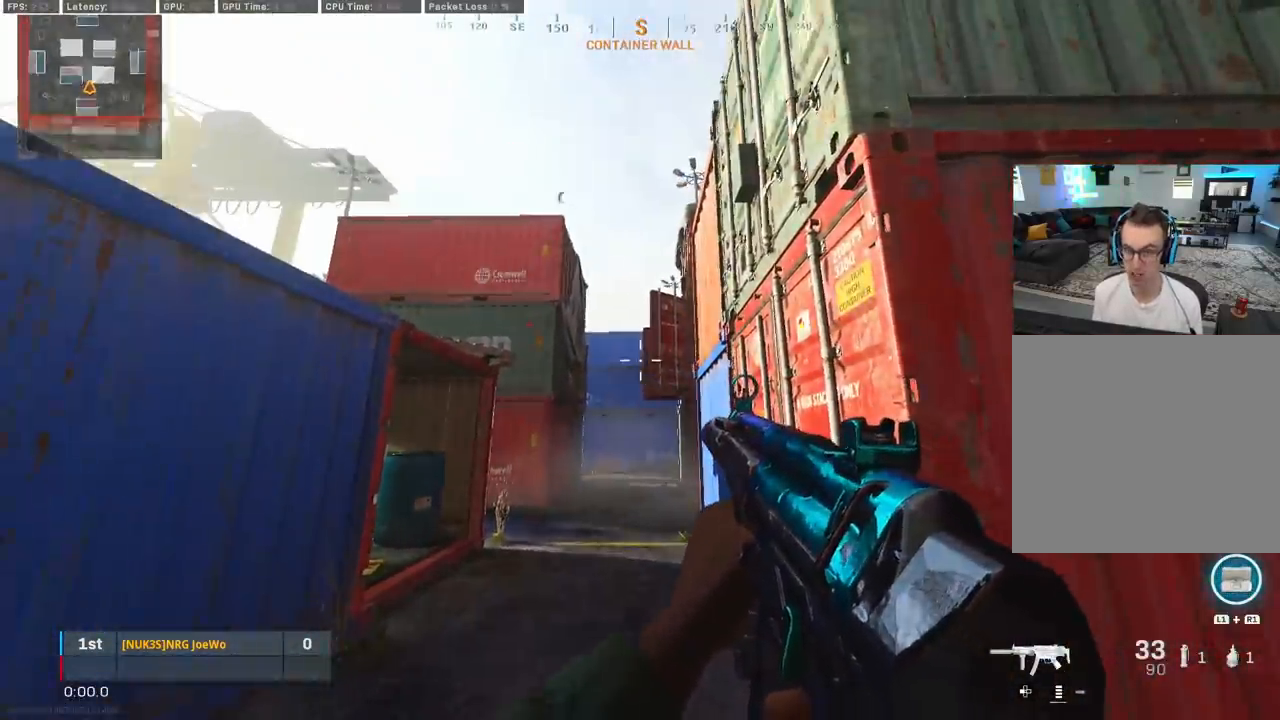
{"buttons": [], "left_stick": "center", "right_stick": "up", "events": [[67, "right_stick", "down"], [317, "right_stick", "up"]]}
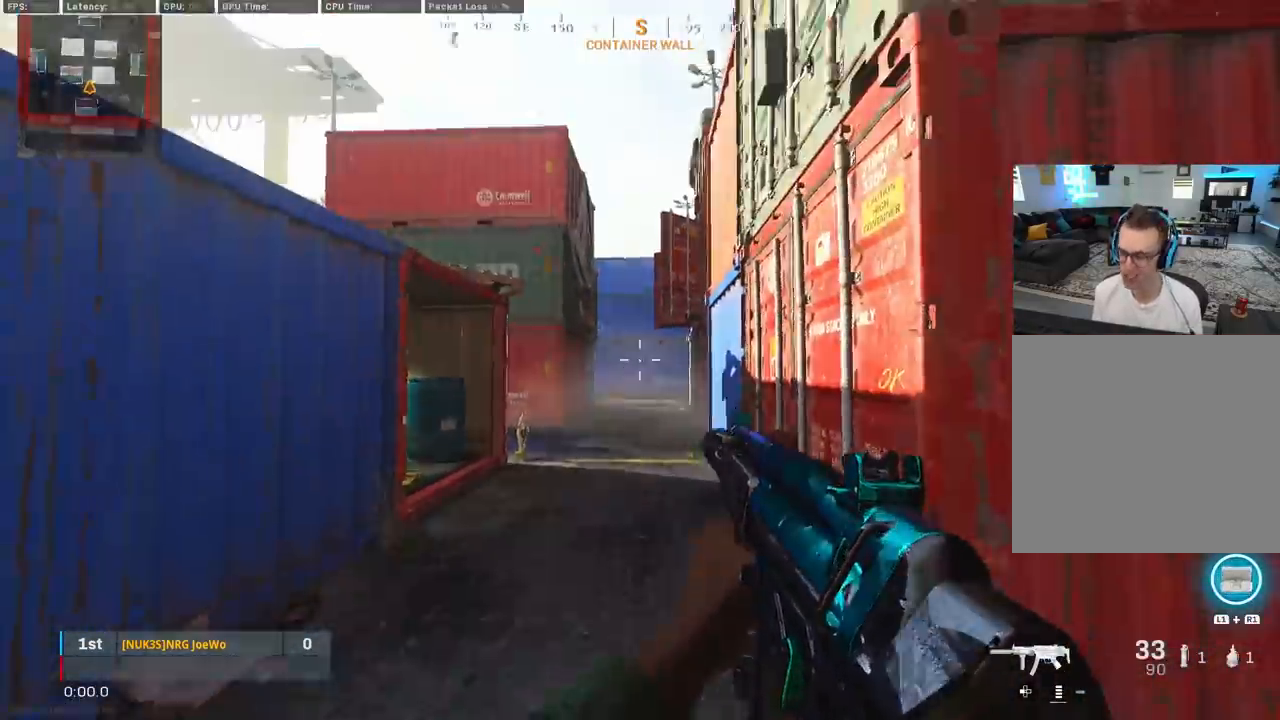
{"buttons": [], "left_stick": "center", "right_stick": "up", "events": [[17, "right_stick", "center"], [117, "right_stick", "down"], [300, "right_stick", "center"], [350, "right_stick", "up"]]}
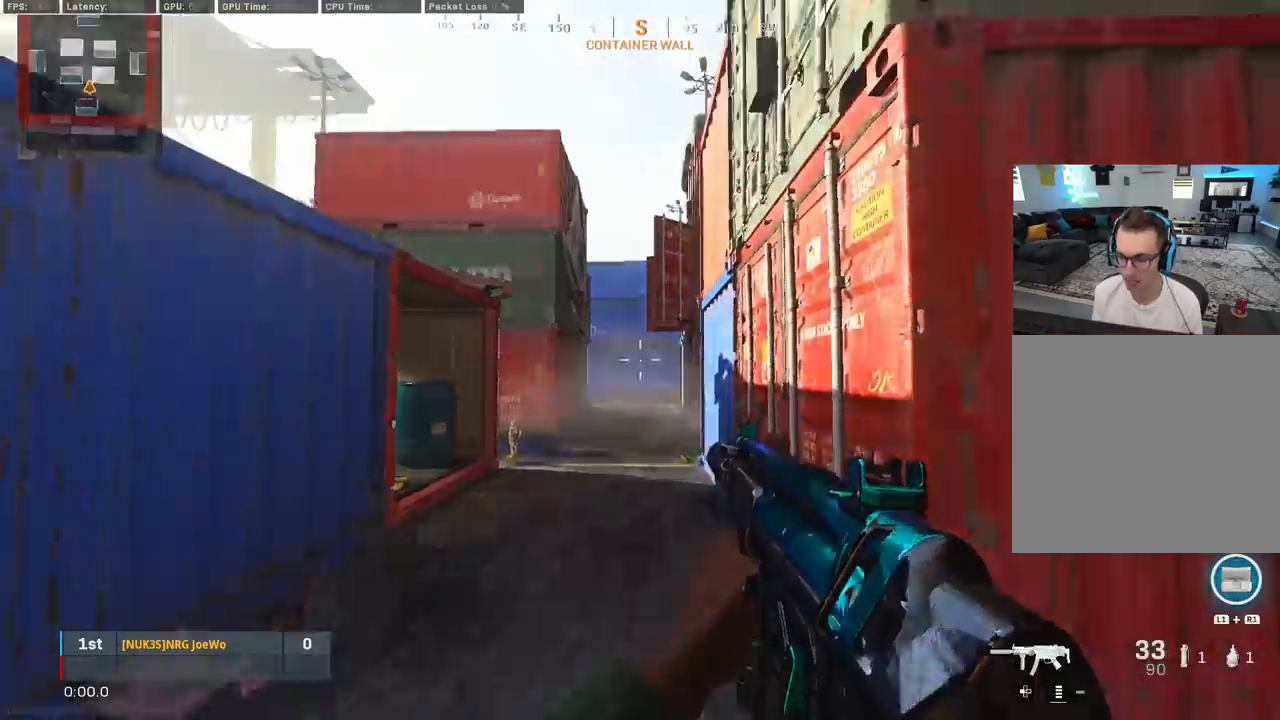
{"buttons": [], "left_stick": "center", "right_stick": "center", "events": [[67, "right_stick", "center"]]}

▶ Try it
Since only the text is needed, retype the data above exactly and omit the pictures.

▶ Response area
{"buttons": [], "left_stick": "center", "right_stick": "up", "events": [[67, "right_stick", "down"], [317, "right_stick", "up"]]}
{"buttons": [], "left_stick": "center", "right_stick": "up", "events": [[17, "right_stick", "center"], [117, "right_stick", "down"], [300, "right_stick", "center"], [350, "right_stick", "up"]]}
{"buttons": [], "left_stick": "center", "right_stick": "center", "events": [[67, "right_stick", "center"]]}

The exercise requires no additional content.